- Born: 20 February 1998 (age 28) Hakha, Chin State, Myanmar
- Origin: Myanmar
- Genres: Pop music, Burmese pop
- Occupation: Singer-songwriter
- Instrument: Vocals
- Years active: 2018–present

= Esther Dawt Chin Sung =

Burmese singer (born 1998)

Esther Dawt Chin Sung (အက်စတာဒေါ့သ်ချင်းဆုန်; born 20 February 1998) is a Burmese singer-songwriter of Chin ethnicity. She achieved national recognition when she won the fourth season of Myanmar Idol. Esther became the first female to win the Myanmar Idol. She also won the Chin Idol in 2017 and was the first winner of the National Performing Arts Competition.

== Early life and education ==
Esther Dawt Chin Sung was born and raised in Hakha, the capital city of Chin State, Myanmar.

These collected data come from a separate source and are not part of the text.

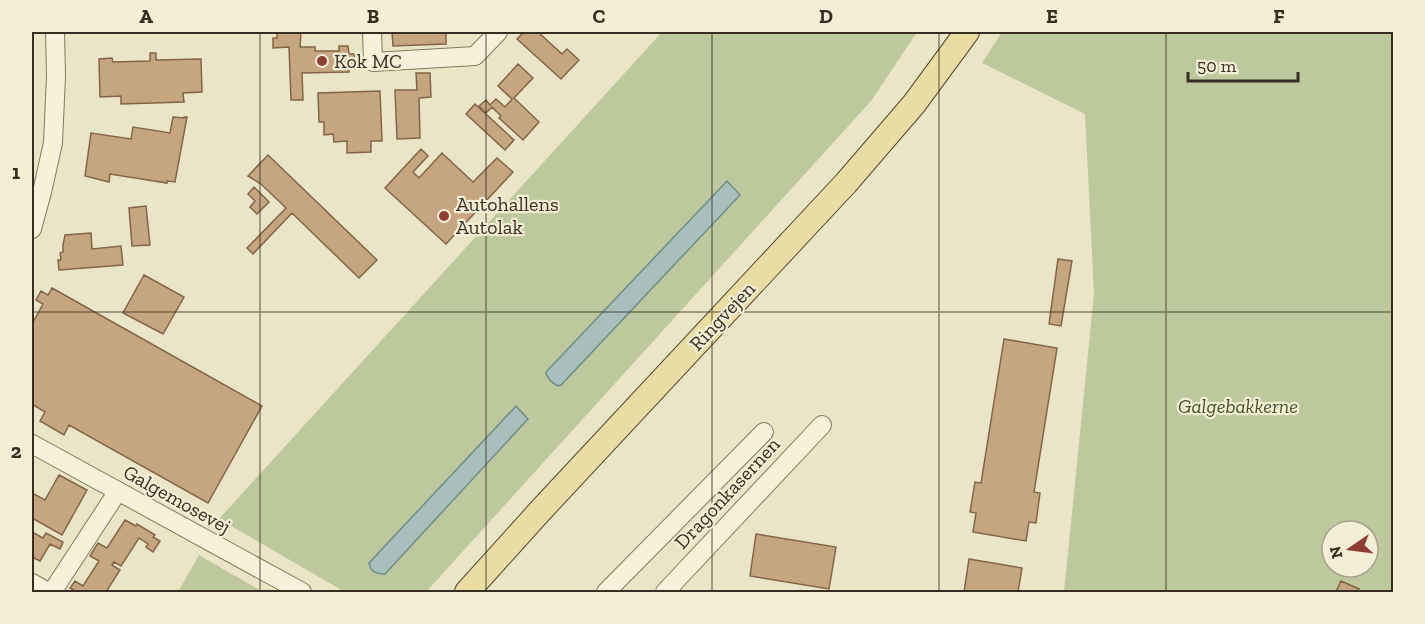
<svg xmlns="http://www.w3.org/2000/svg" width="1425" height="624" font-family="'Zilla Slab',serif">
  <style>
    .green { fill: #bdc89c; fill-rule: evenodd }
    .water { fill: #a8bfbb; stroke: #6f8d89; stroke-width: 1.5 }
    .building { fill: #c5a681; stroke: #826546; stroke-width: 1.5 }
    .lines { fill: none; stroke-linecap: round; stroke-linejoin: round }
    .minor-casing { stroke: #85785e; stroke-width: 20 }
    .major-casing { stroke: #534632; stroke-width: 26 }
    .minor { stroke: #f6f1da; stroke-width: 18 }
    .major { stroke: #eadda3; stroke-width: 24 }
    .grid { fill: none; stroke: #372e21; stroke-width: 1.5; stroke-opacity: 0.55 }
    .poi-dot { fill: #8f3e33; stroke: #f3eed6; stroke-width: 2 }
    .labels { text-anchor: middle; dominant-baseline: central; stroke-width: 4.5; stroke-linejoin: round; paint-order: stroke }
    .poi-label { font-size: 20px; fill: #372e21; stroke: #f3eed6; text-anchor: start }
    .street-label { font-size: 20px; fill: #372e21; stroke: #f3eed6 }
    .park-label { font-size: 20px; font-style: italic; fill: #425129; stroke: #f3eed6 }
    .neatline { fill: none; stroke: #372e21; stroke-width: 2 }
    .grid-label { font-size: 20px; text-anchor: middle; font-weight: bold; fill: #372e21 }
  </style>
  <rect width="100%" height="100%" fill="#ebe5c7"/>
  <!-- green -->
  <path class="green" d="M 662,32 L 917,32 L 871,101 L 426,592 L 345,592 L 219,519 Z
    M 1002,32 L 1393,32 L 1393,592 L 1064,592 L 1094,294 L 1085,114 L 982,63 ZM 1332,531 L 1368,531 L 1368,567 L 1332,567 Z
    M 199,555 L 263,592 L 178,592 Z"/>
  <!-- water -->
  <path class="water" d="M 727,181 L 740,195 L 561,385 L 558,386 C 553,384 546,377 546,372 Z
    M 516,406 L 528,419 L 385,574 C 376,574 371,572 369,563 Z"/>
  <!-- building -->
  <path class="building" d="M 272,32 L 301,32 L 300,47 L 315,47 L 315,51 L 339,51 L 339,46 L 348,46 L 349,54 L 354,54 L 355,69 L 349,69 L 349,72 L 302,73 L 303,100 L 291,100 L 289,47 L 273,48 L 273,38 L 277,38 L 277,33 L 272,33 Z
    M 392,32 L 446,32 L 446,44 L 393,46 Z
    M 524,32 L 538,32 L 562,54 L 567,49 L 579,60 L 561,79 L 517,39 Z
    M 150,53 L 156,53 L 156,60 L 201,59 L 202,92 L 183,93 L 184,102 L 121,104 L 121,96 L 100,97 L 99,59 L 112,58 L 113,62 L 150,61 Z
    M 518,64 L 533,78 L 514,98 L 539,122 L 523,140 L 499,118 L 501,116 L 492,107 L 486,113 L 479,106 L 486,100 L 490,105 L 496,99 L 505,107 L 512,99 L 498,86 Z
    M 416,73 L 430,73 L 431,97 L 419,98 L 420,138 L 397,139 L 395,90 L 417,90 Z
    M 380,91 L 382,141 L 371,141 L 371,152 L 347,153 L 347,141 L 334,142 L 333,134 L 324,135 L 324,122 L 319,122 L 318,93 Z
    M 475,104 L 514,140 L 505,150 L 466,114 Z
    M 173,117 L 184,118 L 184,117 L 187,117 L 175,182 L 167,181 L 167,183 L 110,174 L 109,182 L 85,176 L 91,133 L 131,139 L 133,127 L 170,133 Z
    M 421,149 L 428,156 L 413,172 L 419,178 L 442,153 L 473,182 L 497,158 L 513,172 L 446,244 L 385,188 Z
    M 268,155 L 377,260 L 359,278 L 292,213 L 253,254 L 247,248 L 286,208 L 261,184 L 248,176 Z
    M 254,187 L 269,202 L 257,214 L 250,207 L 255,201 L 248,194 Z
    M 146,206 L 150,245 L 132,246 L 129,208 Z
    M 91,233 L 92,249 L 121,246 L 123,265 L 59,270 L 58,260 L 61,260 L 60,253 L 63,252 L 63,245 L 65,235 Z
    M 1058,259 L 1072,261 L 1061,326 L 1049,324 Z
    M 144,275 L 184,297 L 163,334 L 123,313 Z
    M 52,288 L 262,406 L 208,503 L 69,425 L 64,435 L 40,421 L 45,412 L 32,404 L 32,324 L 43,304 L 36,300 L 41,291 L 48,295 Z
    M 1004,339 L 1057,348 L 1034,492 L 1040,493 L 1036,523 L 1029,522 L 1026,541 L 973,532 L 976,513 L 970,512 L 975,482 L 981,483 Z
    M 59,475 L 87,490 L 62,535 L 32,518 L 32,493 L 45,500 Z
    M 125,520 L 136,526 L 137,524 L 155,535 L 153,537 L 160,541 L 153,552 L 146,547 L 148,544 L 139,538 L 121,566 L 114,562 L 112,565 L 120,570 L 106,592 L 77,592 L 70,588 L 75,581 L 83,586 L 99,561 L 90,556 L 98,543 L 107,548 Z
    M 32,532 L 43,538 L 46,533 L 63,542 L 60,549 L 50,544 L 40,561 L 32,557 Z
    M 756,534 L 836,547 L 829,589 L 750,576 Z
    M 969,559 L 1022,568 L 1018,592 L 964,592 Z
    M 1341,581 L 1359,589 L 1358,592 L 1336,592 Z"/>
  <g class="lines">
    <!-- minor casing -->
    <g class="minor-casing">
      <path id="minor" d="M 372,32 L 373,62 L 475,56 L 498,32
        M 32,229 L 42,192 L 53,143 L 56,76 L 55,32
        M 32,444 L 302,592
        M 32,583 L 48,592
        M 52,592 L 118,491
        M 606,592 L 764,432
        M 665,592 L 822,425"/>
    </g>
    <!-- major casing -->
    <g class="major-casing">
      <path id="major" d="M 467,592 L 541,510 L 846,183 L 914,104 L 967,32"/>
    </g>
    <!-- minor -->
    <use href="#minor" class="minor"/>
    <!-- major -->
    <use href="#major" class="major"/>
  </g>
  <!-- grid -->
  <path class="grid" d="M 260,32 L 260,592M 486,32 L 486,592M 712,32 L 712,592M 939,32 L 939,592M 1166,32 L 1166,592M 32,312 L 1394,312"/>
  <!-- markers -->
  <g class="poi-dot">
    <circle cx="322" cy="61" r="6"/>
    <circle cx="444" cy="216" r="6"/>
  </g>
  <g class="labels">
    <!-- poi labels -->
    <g class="poi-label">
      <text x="334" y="61">Kok MC</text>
      <text x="456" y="204">Autohallens<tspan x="456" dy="23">Autolak</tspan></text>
    </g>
    <!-- street labels -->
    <g class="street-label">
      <text transform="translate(722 316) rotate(-47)">Ringvejen</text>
      <text transform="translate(727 493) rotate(-47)">Dragonkasernen</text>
      <text transform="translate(177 499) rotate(29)">Galgemosevej</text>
    </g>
    <!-- park labels -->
    <g class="park-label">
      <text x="1238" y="406">Galgebakkerne</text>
    </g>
  </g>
  <!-- border -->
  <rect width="1425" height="624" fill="none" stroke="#f3eed6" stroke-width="66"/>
  <!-- north arrow -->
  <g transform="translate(1350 549) rotate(256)"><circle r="28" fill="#f3eed6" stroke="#a8a18e" stroke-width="1.5"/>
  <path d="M0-4.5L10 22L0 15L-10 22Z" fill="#8f3e33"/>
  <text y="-9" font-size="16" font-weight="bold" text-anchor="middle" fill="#372e21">N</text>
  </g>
  <!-- scale -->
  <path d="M1188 72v9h110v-9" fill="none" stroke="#372e21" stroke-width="3"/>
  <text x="1197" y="72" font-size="18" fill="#372e21" stroke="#f3eed6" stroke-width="4.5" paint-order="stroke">50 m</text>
  <rect x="33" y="33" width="1359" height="558" class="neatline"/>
  <g class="grid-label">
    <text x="146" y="23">A</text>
    <text x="373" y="23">B</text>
    <text x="599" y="23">C</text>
    <text x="826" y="23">D</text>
    <text x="1052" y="23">E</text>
    <text x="1279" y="23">F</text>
    <text x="16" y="179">1</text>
    <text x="16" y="458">2</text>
  </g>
</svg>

She has one younger brother and two younger sisters. She graduated from Yangon University of Economics with a Bachelor of Economics in early 2020.

==Career==
===2008: National singing competition ===
Esther started singing and performed publicly at a very young age in church, school and concerts. At the age of 10, she auditioned for the 16th edition of the National Performing Arts Competition, commonly abbreviated Sokayeti (ဆိုကရေးတီး) and won the competition. The song that she sang was "Metta".

===2017–2018: Chin Idol competition===
In 2017, she competed in the second season of the Chin Idol held in Hakha, and became the winner. After winning the Chin Idol, she was invited to perform in Australia, America, Singapore, Malaysia and Bangladesh by fellow Chin people usually with various famous Chin-Burmese singers such as Sung Tin Par, David Lai and Jenny Sui. She released her songs in Lai (Hakha dialect) in 2018 and also appeared as a solo artist on various popular Lai video albums including Christian music.

===2019: Myanmar Idol competition===
In 2019, she competed in the fourth season of Myanmar Idol. She passed Judges Audition, Golden week Theater round 1, Group Song Week in Treater round 2 of Golden Week, Solo Round, Green Mile and she was chosen top 11 finalist. Finally she reached to Grand Final and competed with Aye Mya Phyu, Benjamin Sum. After a public vote, she was declared the winner, receiving 70,000,000 kyats (equivalent to US$50,000.00) and a two bed-room condominium at the Star City in Yangon. Her winner's song "A Phyu Yaung" achieved international and national-wide chart success. During her homecoming to Hakha where a huge crowd of thousands fans gathered. She was designated as a state honorary person and awarded the honorary certificate by Chief Minister Salai Lian Luai and Chin State Government.

===2020–present: Performed in oversea concerts and activities===
Esther continues her career as a professional singer and performs in different parts of Myanmar and world-wide. After winning the Myanmar Idol, she made a tour to Singapore. She also travelled to Australia on 9 March 2020 with a first runner up, Benjamin Sum to support the Fund-Raising Activities of Chin for Australian bushfire victims.

==Discography==
===Single===
- Unseen (6.8.2020)
- Christmas Shi Yin (18.12.2020)

==Award==
- Joox Top 10 Popular Song Award for 2020

==Philanthropy==
Esther has supported various charitable organisations and causes in her career. She has contributed to organisations aimed at improving the lives and welfare of children in particular. She performed at the Bush Fire Fund Raising concert for the victim of fire amongst various other performers throughout the world and Myanmar.